§ Quoted passage:
● ● ● ●

The National Environmental Protection Act (NEPA) had a major impact on what the SEC required in company disclosures; environmental protection became a consideration. The pertinent rules from the 1970s include:

  • In a company’s business description, the company has to disclose the material effects that compliance with environmental protection laws may have on capital expenditures, earnings and competitive position and on estimated expenditures for environmental control facilities.
  • The threshold for disclosing environmental litigation is less than for other types of cases.

Since 1975, the SEC has made required risk factor disclosures more tangible in a company’s Management’s Discussion & Analysis of Financial Condition and Results of Operations (MD&A). Sustainability trends and events have the potential to be material risk factors for a company’s business in terms of financial position (balance sheet) or results of operations (net income). For example, drought and water scarcity could be risk factors for a beverage company that depends on a dependable supply of clean water. After the 1970s, not much changed with regard to sustainability related disclosures for public companies until 2010. The SEC issued an interpretive release on disclosure requirements related to climate change issues. Companies must disclose the impacts of climate change on their business as a result of legislation and regulation, international agreements, and physical impacts. In addition, with the Dodd-Frank Act, Congress directed disclosures that involved conflict minerals, resource extraction payments, and CEO pay ratios.

Outside of the legal requirements, there has been a major increase in corporate voluntary reports that are not filed with the SEC. Stakeholders such as employees, consumers, NGOs and communities are often the intended report users. Across companies and industries, there is considerable variety in the information and formats used in these reports.

Mr. Goelzer had several recommendations for the SEC on how to proceed regarding ESG disclosure. The current focus on investment decision making of the reasonable investor should be maintained. Although the topics that are material to the reasonable investor have changed since 1975, the SEC should retain its definition of materiality (i.e., information significant to the reasonable investor). The SEC needs to take steps to adopt a disclosure framework that takes sustainability information into account. On that note, sustainability reporting should be principles based rather than prescriptive. To reduce its burden, rather than creating its own reporting framework, the SEC should look at existing frameworks available.

Existing Frameworks

Global Reporting Initiative (GRI)

Christianna Wood made a compelling presentation for the use of the GRI standards in SEC disclosures. She presented the history of GRI along with its current standing in the world as the leading sustainability reporting framework. Almost 20 years ago, Ceres (a national coalition of investors, environmental organizations and other public interest groups) created the GRI as the world’s first global sustainability reporting framework. According to a KPMG 2015 study, GRI is used by 74% of the Fortune G250 and by 72% of companies reporting on sustainability issues worldwide that publish stand-alone sustainability reports. In addition, there are thousands of organizations spanning all sectors in over 90 countries using the GRI standards. In response to the Commission’s Concept Release on Business and Financial Disclosure Required by Regulation S-K, the GRI outlined three points that would be in its formal response.

● ● ● ●

(Stored data)
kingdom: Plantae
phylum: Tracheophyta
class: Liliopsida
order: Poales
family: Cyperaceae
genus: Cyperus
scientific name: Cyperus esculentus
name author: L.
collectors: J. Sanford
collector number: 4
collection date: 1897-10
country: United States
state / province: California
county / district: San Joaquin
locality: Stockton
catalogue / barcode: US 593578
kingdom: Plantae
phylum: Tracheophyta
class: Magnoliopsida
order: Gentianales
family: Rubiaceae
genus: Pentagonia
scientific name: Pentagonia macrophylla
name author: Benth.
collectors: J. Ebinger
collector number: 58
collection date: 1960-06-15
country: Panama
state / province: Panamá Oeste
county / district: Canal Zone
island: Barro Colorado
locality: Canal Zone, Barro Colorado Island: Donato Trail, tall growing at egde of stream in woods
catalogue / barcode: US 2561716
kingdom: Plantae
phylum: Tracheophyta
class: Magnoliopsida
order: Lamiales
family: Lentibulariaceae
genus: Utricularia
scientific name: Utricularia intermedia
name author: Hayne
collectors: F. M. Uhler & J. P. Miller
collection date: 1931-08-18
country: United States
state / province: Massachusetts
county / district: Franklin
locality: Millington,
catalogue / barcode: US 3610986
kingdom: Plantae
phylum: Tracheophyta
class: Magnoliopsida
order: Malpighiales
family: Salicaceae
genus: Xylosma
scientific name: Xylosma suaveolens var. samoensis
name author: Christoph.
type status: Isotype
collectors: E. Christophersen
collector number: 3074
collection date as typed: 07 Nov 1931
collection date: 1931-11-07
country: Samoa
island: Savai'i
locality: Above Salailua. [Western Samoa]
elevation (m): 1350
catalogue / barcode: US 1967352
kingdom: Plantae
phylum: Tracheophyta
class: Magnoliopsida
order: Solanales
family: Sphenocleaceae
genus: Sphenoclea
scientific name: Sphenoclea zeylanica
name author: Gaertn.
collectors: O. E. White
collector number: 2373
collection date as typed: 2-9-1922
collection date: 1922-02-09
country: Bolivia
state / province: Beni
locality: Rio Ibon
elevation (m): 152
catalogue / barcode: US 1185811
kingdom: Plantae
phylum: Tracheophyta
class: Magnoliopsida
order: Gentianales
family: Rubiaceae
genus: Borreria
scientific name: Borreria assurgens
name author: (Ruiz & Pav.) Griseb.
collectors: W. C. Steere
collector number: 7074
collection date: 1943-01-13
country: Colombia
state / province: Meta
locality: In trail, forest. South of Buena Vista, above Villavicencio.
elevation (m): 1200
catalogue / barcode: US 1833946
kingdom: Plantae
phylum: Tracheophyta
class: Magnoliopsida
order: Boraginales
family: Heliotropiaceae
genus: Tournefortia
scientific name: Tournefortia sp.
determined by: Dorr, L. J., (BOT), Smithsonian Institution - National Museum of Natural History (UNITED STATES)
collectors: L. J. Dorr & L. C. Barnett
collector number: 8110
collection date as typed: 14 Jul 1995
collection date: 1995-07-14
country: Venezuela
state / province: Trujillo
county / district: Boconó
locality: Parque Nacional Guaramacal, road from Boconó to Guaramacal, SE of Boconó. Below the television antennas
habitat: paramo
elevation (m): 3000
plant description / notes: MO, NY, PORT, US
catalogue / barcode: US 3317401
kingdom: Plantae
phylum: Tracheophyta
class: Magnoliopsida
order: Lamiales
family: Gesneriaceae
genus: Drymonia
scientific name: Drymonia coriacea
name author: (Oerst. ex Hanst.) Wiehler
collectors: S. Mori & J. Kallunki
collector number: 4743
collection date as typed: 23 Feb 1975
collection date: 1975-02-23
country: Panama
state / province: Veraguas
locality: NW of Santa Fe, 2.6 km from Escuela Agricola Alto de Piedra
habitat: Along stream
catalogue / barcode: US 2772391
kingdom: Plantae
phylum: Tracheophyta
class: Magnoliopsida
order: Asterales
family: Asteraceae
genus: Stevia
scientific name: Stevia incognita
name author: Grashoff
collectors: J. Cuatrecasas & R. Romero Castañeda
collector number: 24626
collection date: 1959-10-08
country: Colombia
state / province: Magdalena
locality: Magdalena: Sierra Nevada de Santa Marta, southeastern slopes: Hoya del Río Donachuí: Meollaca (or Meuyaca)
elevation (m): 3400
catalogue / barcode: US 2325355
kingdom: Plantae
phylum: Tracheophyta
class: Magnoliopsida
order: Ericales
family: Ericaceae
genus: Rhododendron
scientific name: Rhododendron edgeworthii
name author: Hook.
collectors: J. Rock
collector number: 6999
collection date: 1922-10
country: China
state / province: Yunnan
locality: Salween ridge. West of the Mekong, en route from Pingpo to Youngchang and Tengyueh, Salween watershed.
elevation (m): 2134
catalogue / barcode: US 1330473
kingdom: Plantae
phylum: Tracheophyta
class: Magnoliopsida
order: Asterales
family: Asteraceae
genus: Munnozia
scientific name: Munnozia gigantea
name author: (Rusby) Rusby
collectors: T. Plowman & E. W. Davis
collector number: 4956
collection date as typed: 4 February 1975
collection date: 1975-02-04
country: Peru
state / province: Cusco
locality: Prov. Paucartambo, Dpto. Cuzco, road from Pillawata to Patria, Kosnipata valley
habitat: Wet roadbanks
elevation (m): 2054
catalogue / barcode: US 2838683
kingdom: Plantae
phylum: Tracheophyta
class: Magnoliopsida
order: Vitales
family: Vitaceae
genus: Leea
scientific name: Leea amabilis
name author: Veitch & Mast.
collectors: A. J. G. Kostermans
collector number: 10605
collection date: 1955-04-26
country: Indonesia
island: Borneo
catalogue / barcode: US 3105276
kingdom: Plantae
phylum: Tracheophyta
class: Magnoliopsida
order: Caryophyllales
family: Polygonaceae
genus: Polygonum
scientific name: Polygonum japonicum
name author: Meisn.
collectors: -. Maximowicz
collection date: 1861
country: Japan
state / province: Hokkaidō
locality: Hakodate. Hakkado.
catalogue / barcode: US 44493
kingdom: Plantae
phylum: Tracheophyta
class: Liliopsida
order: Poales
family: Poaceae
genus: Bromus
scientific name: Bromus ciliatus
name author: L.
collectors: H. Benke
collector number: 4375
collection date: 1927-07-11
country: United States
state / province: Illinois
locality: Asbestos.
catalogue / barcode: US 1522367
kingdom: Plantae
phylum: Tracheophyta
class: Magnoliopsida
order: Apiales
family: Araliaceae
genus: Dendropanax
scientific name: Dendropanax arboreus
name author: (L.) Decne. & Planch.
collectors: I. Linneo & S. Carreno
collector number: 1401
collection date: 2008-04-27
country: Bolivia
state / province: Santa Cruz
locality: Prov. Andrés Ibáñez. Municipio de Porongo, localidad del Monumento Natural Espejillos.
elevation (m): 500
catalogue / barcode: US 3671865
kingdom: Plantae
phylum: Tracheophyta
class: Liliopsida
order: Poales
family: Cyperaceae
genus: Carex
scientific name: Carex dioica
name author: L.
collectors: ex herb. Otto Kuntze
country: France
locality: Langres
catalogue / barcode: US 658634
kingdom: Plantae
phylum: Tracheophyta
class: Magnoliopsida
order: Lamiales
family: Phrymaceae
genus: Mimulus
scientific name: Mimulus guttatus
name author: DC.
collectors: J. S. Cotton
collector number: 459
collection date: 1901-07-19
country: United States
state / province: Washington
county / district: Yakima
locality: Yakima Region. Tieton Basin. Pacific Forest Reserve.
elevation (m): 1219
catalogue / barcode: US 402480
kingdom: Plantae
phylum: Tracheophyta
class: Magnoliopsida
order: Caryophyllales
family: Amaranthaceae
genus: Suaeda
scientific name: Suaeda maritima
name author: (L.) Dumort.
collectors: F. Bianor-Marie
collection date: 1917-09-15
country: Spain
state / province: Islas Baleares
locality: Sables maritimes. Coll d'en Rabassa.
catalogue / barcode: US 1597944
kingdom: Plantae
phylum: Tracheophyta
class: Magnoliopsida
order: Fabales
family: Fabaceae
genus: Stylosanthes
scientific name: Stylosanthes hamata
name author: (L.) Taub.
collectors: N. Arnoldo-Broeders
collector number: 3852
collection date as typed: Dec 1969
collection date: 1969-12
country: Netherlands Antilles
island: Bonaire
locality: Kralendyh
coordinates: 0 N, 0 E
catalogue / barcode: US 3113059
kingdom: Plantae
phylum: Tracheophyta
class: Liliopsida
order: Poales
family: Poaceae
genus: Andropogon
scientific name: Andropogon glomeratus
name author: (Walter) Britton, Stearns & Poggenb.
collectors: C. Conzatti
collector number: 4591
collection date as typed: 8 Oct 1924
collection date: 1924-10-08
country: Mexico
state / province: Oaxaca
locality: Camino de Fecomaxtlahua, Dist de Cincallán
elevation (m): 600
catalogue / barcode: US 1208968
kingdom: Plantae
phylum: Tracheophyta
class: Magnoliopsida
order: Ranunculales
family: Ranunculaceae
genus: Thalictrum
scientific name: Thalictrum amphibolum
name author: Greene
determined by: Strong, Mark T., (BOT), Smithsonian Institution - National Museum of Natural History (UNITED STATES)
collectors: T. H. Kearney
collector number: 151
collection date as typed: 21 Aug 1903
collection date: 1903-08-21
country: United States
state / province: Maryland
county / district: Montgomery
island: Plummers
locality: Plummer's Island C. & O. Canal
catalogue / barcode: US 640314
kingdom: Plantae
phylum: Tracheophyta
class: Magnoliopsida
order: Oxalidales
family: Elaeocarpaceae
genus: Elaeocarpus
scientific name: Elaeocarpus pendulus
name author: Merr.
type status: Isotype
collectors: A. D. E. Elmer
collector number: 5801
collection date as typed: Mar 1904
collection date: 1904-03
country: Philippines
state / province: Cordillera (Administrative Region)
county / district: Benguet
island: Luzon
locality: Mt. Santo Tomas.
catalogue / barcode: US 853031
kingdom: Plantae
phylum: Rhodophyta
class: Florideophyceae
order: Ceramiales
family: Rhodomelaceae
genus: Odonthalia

● ● ● ●

§ Work to do: From the passage on SEC sustainability disclosure, pull out word for word the part that opens with "Outside of the" and closes with "in these reports.".

§ Result of the exercise:
Outside of the legal requirements, there has been a major increase in corporate voluntary reports that are not filed with the SEC. Stakeholders such as employees, consumers, NGOs and communities are often the intended report users. Across companies and industries, there is considerable variety in the information and formats used in these reports.